━━ DATA
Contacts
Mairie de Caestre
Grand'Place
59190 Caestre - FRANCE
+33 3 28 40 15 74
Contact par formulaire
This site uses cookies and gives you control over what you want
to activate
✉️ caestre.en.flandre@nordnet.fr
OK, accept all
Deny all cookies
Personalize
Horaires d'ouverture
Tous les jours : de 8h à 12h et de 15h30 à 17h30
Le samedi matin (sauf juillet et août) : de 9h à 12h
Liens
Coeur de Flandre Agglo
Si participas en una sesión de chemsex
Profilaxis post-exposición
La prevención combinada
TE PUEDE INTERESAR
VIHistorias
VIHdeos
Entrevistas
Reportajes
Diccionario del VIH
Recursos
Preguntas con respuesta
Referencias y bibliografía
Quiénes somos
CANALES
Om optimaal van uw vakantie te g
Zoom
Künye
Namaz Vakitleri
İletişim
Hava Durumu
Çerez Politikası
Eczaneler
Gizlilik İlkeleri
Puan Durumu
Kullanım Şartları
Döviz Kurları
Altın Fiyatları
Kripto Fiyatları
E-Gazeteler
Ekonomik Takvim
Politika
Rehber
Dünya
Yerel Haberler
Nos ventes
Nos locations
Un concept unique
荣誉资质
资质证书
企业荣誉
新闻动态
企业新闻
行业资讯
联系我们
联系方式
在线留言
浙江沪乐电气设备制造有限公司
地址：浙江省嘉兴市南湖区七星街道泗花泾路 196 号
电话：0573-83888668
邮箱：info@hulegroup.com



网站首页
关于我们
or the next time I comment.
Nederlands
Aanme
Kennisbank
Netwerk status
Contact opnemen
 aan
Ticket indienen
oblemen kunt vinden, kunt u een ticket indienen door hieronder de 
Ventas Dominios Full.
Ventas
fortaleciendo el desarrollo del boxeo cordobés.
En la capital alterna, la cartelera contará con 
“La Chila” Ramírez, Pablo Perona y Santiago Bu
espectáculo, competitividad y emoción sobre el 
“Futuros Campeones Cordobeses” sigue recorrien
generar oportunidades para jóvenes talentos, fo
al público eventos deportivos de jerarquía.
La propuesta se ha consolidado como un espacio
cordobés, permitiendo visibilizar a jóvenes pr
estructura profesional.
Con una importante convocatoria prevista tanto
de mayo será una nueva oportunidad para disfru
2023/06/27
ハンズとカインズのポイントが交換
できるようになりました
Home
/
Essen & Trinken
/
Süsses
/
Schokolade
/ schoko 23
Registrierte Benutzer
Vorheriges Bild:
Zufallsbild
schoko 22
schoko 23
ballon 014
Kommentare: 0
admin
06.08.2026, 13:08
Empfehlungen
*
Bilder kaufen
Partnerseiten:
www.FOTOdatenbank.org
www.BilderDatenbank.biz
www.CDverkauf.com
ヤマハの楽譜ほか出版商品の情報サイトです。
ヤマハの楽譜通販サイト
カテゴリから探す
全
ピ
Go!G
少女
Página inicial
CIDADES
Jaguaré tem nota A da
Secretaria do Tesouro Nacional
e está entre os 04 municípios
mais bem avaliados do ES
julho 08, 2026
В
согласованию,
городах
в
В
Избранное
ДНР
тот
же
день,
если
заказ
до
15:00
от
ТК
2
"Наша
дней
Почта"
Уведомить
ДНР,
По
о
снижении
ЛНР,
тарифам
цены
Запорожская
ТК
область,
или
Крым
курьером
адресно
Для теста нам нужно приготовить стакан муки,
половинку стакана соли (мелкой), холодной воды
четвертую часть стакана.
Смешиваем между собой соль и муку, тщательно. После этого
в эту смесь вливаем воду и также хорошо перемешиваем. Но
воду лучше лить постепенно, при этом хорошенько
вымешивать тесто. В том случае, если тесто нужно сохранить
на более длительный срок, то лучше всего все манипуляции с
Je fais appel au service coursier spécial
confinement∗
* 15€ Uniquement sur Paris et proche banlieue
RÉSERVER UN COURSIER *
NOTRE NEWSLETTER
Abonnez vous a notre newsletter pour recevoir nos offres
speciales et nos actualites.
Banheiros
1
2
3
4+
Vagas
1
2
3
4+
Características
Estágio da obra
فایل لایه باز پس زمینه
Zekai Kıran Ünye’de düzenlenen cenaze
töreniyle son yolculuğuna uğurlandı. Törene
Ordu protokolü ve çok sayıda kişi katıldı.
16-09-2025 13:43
━━━━
Print, unaltered, every line from the beginning of the material down to the line with "al público eventos deportivos de jerarquía.".

Contacts
Mairie de Caestre
Grand'Place
59190 Caestre - FRANCE
+33 3 28 40 15 74
Contact par formulaire
This site uses cookies and gives you control over what you want
to activate
✉️ caestre.en.flandre@nordnet.fr
OK, accept all
Deny all cookies
Personalize
Horaires d'ouverture
Tous les jours : de 8h à 12h et de 15h30 à 17h30
Le samedi matin (sauf juillet et août) : de 9h à 12h
Liens
Coeur de Flandre Agglo
Si participas en una sesión de chemsex
Profilaxis post-exposición
La prevención combinada
TE PUEDE INTERESAR
VIHistorias
VIHdeos
Entrevistas
Reportajes
Diccionario del VIH
Recursos
Preguntas con respuesta
Referencias y bibliografía
Quiénes somos
CANALES
Om optimaal van uw vakantie te g
Zoom
Künye
Namaz Vakitleri
İletişim
Hava Durumu
Çerez Politikası
Eczaneler
Gizlilik İlkeleri
Puan Durumu
Kullanım Şartları
Döviz Kurları
Altın Fiyatları
Kripto Fiyatları
E-Gazeteler
Ekonomik Takvim
Politika
Rehber
Dünya
Yerel Haberler
Nos ventes
Nos locations
Un concept unique
荣誉资质
资质证书
企业荣誉
新闻动态
企业新闻
行业资讯
联系我们
联系方式
在线留言
浙江沪乐电气设备制造有限公司
地址：浙江省嘉兴市南湖区七星街道泗花泾路 196 号
电话：0573-83888668
邮箱：info@hulegroup.com



网站首页
关于我们
or the next time I comment.
Nederlands
Aanme
Kennisbank
Netwerk status
Contact opnemen
 aan
Ticket indienen
oblemen kunt vinden, kunt u een ticket indienen door hieronder de 
Ventas Dominios Full.
Ventas
fortaleciendo el desarrollo del boxeo cordobés.
En la capital alterna, la cartelera contará con 
“La Chila” Ramírez, Pablo Perona y Santiago Bu
espectáculo, competitividad y emoción sobre el 
“Futuros Campeones Cordobeses” sigue recorrien
generar oportunidades para jóvenes talentos, fo
al público eventos deportivos de jerarquía.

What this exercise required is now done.